EXERCISE MATERIAL
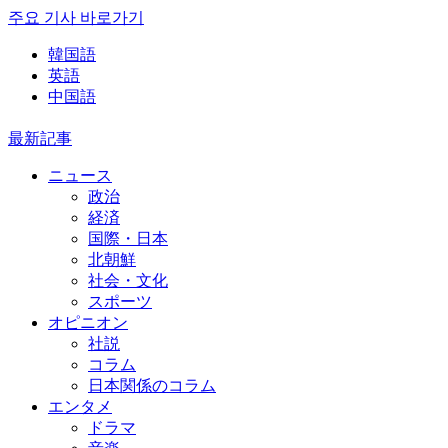
주요 기사 바로가기
韓国語
英語
中国語
最新記事
ニュース
政治
経済
国際・日本
北朝鮮
社会・文化
スポーツ
オピニオン
社説
コラム
日本関係のコラム
エンタメ
ドラマ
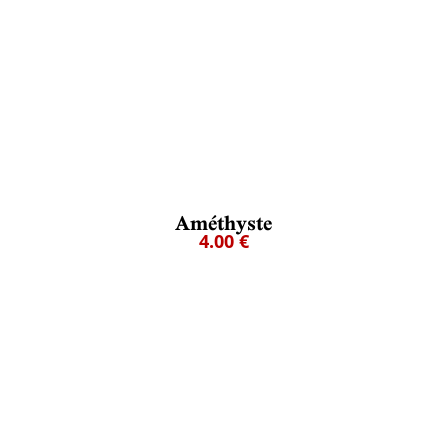
Améthyste
4.00 €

EXERCISE REQUIREMENTS
The expected output is the complete listing, word for word, without any picture.

ANSWER BELOW
주요 기사 바로가기
韓国語
英語
中国語
最新記事
ニュース
政治
経済
国際・日本
北朝鮮
社会・文化
スポーツ
オピニオン
社説
コラム
日本関係のコラム
エンタメ
ドラマ
Améthyste
4.00 €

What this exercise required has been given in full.